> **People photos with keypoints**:
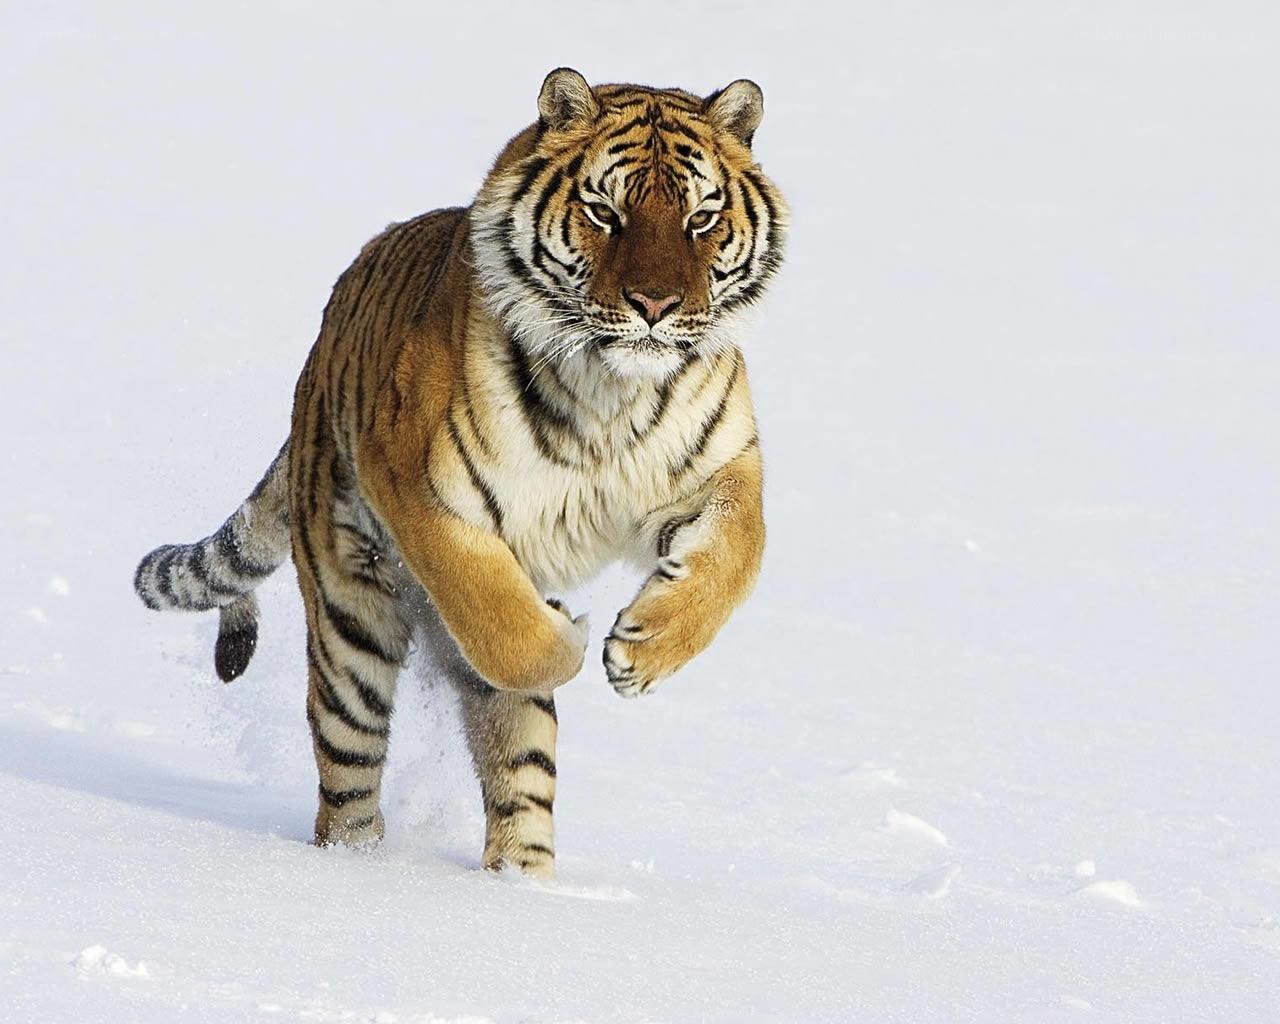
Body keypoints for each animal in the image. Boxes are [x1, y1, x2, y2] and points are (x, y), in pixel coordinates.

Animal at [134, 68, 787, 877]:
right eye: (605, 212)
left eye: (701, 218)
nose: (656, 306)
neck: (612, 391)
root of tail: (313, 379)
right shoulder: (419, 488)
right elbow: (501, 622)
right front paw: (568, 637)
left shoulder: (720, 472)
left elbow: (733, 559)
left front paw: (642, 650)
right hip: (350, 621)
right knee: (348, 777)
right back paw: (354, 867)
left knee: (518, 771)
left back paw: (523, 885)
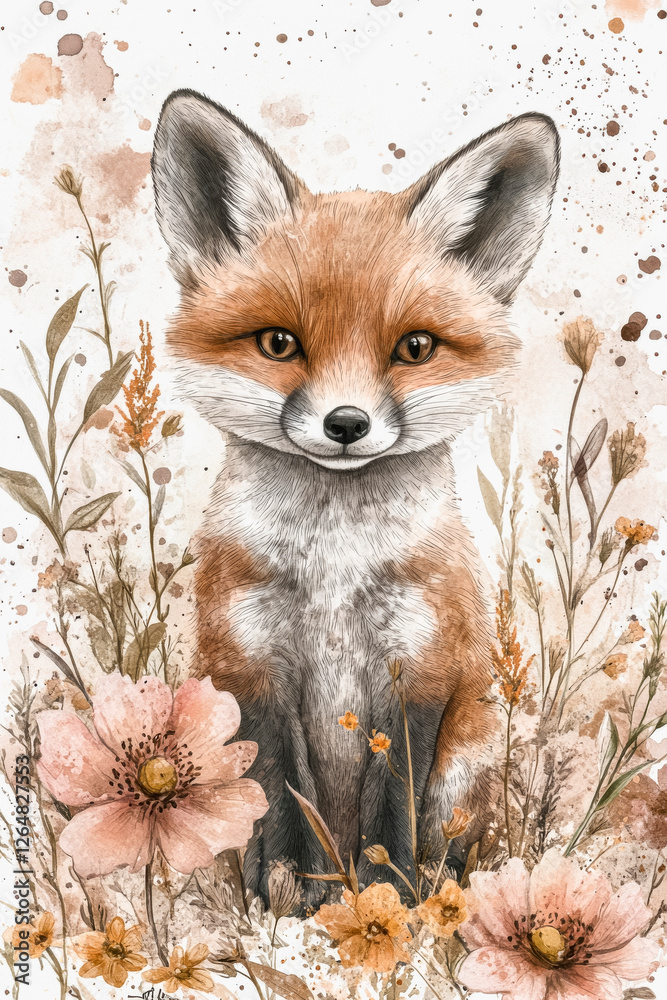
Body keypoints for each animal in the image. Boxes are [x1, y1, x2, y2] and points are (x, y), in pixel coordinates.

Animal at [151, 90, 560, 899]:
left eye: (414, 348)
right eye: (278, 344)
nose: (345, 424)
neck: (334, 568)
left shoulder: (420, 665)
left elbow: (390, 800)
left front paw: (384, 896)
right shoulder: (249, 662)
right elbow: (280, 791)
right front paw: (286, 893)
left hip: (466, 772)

> **Exercise**: What is needed is every line of the records that contains the word "front".

> **Task output**:
right front paw: (568, 637)
left front paw: (642, 650)
left front paw: (384, 896)
right front paw: (286, 893)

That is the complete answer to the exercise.